• [Text excerpt]:
- Per-item structured error reasons (
invalid_id,not_found,soql_error,rate_limited) with actionable recovery text
Add the following to your MCP client configuration file.
{
"mcpServers": {
"socrata-mcp-server": {
"type": "stdio",
"command": "bunx",
"args": ["@cyanheads/socrata-mcp-server@latest"],
"env": {
"MCP_TRANSPORT_TYPE": "stdio",
"MCP_LOG_LEVEL": "info"
}
}
}
}Or with npx (no Bun required):
{
"mcpServers": {
"socrata-mcp-server": {
"type": "stdio",
"command": "npx",
"args": ["-y", "@cyanheads/socrata-mcp-server@latest"],
"env": {
"MCP_TRANSPORT_TYPE": "stdio",
"MCP_LOG_LEVEL": "info"
}
}
}
}Or with Docker:
{
"mcpServers": {
"socrata-mcp-server": {
"type": "stdio",
"command": "docker",
"args": [
"run", "-i", "--rm",
"-e", "MCP_TRANSPORT_TYPE=stdio",
"ghcr.io/cyanheads/socrata-mcp-server:latest"
]
}
}
}For Streamable HTTP, set the transport and start the server:
MCP_TRANSPORT_TYPE=http MCP_HTTP_PORT=3010 bun run start:http
# Server listens at http://localhost:3010/mcp- Bun v1.3.0 or higher (or Node.js v24+).
- Optional: A Socrata app token — register for free at any portal (e.g. data.seattle.gov) to get higher rate limits (10 req/s per token vs. shared throttled pool without one).
- Clone the repository:
git clone https://github.com/cyanheads/socrata-mcp-server.git- Navigate into the directory:
cd socrata-mcp-server- Install dependencies:
bun install- Configure environment:
cp .env.example .env
# edit .env and set SOCRATA_APP_TOKEN if you have oneAll configuration is validated at startup via Zod schemas in src/config/server-config.ts. Key environment variables:
| Variable | Description | Default |
|---|---|---|
SOCRATA_APP_TOKEN |
Socrata app token (X-App-Token header). Without a token, requests share a throttled pool per source IP. | — |
SOCRATA_DEFAULT_DOMAIN |
Default portal domain when domain is omitted from tool calls. |
data.seattle.gov |
MCP_TRANSPORT_TYPE |
Transport: stdio or http. |
stdio |
MCP_HTTP_PORT |
Port for HTTP server. | 3010 |
MCP_AUTH_MODE |
Auth mode: none, jwt, or oauth. |
none |
MCP_LOG_LEVEL |
Log level (RFC 5424): debug, info, notice, warning, error. |
info |
CANVAS_PROVIDER_TYPE |
Set to duckdb to enable DataCanvas spillover for large result sets. |
— |
LOGS_DIR |
Directory for log files (Node.js only). | <project-root>/logs |
STORAGE_PROVIDER_TYPE |
Storage backend: in-memory, filesystem, supabase, cloudflare-kv/r2/d1. |
in-memory |
OTEL_ENABLED |
Enable OpenTelemetry instrumentation. | false |
See .env.example for the full list of optional overrides.

(Records from a data source)
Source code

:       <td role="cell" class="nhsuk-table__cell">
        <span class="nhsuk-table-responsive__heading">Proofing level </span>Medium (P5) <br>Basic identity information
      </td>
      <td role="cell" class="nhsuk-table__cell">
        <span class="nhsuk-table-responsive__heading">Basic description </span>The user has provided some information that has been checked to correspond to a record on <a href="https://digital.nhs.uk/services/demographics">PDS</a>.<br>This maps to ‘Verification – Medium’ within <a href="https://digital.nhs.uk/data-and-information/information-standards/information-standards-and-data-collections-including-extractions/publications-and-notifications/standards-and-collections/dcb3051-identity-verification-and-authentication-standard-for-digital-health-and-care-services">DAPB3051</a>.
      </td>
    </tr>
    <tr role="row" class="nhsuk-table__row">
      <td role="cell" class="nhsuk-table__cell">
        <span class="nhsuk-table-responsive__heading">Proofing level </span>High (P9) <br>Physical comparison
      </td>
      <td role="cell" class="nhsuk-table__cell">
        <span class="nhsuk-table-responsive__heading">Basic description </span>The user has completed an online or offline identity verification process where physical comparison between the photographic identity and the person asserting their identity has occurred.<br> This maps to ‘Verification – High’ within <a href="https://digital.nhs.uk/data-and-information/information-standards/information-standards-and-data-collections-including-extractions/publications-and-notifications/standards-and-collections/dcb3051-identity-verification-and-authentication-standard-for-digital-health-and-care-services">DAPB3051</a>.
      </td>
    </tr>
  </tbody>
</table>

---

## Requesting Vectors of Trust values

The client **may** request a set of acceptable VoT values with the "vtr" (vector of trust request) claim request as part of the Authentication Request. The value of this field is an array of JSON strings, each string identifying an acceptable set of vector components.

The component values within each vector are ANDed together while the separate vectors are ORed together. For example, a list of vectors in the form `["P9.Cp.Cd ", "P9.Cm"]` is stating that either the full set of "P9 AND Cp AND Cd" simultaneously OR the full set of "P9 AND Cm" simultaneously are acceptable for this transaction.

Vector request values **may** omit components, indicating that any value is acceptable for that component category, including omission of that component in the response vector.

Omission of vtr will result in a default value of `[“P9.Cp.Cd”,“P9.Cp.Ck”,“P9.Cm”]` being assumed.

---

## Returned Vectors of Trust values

• [What this exercise asks]:
1. In the server setup text, what default portal domain is used when a tool call omits the domain?
2. Write out the part of the server setup text from "- Per-item structured" up to and including "client configuration file.".

• [Numbered answers]:
1. data.seattle.gov

2.
- Per-item structured error reasons (
invalid_id,not_found,soql_error,rate_limited) with actionable recovery text
Add the following to your MCP client configuration file.